> **Task directions**: Reproduce the lines below word for word, leaving out the picture.

> **Records shown**:
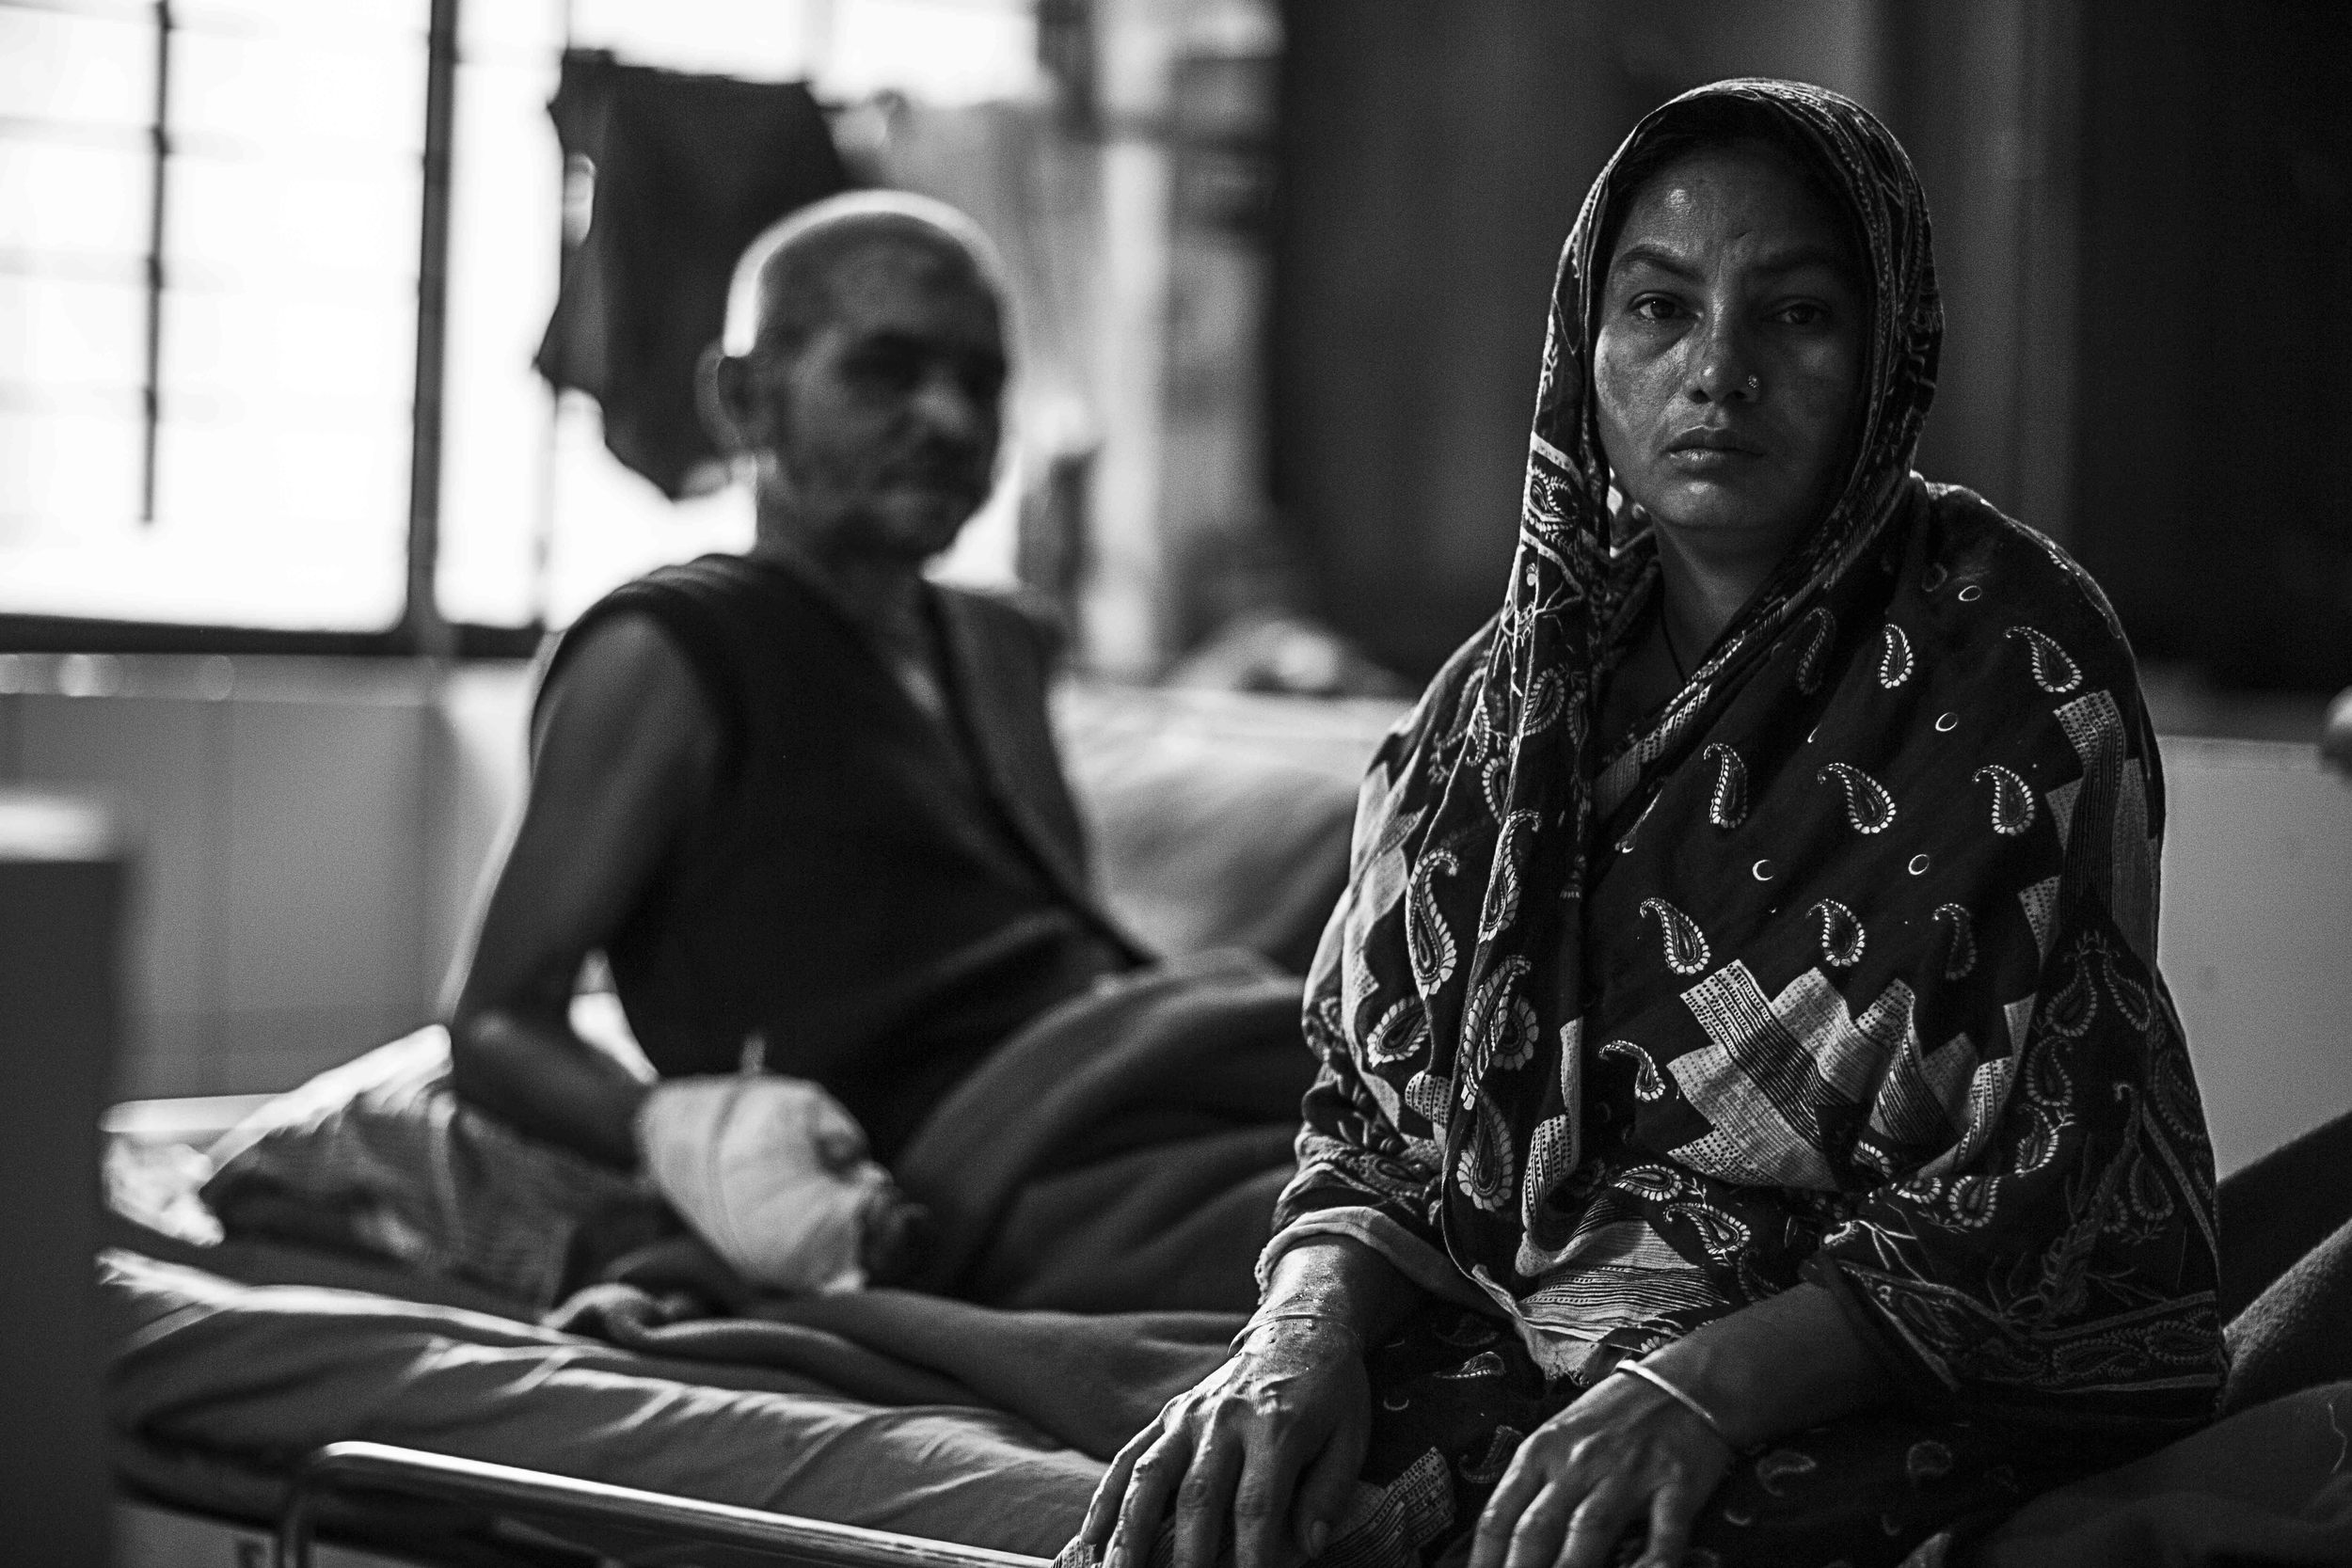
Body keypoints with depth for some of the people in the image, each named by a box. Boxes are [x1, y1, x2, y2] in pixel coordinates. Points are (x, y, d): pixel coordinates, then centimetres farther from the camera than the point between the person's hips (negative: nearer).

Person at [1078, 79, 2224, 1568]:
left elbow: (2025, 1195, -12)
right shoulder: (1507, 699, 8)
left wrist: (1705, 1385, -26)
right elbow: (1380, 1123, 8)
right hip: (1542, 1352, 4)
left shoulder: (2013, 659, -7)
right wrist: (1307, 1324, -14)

> **Answer for the task**:
Body keypoints with depth for some of the people in the image, each named by a box. Boxes are [x1, y1, x2, y2] in pixel coordinates. Points are (x, y, d): pixel coordinates, then centimetres farther from the camera than the point between the person's hips (negative: nearer).

Person at [1078, 79, 2224, 1568]:
left elbow: (2025, 1195, -12)
right shoulder: (1507, 699, 8)
left wrist: (1705, 1385, -26)
right elbow: (1380, 1123, 8)
right hip: (1542, 1352, 4)
left shoulder: (2013, 659, -7)
right wrist: (1307, 1324, -14)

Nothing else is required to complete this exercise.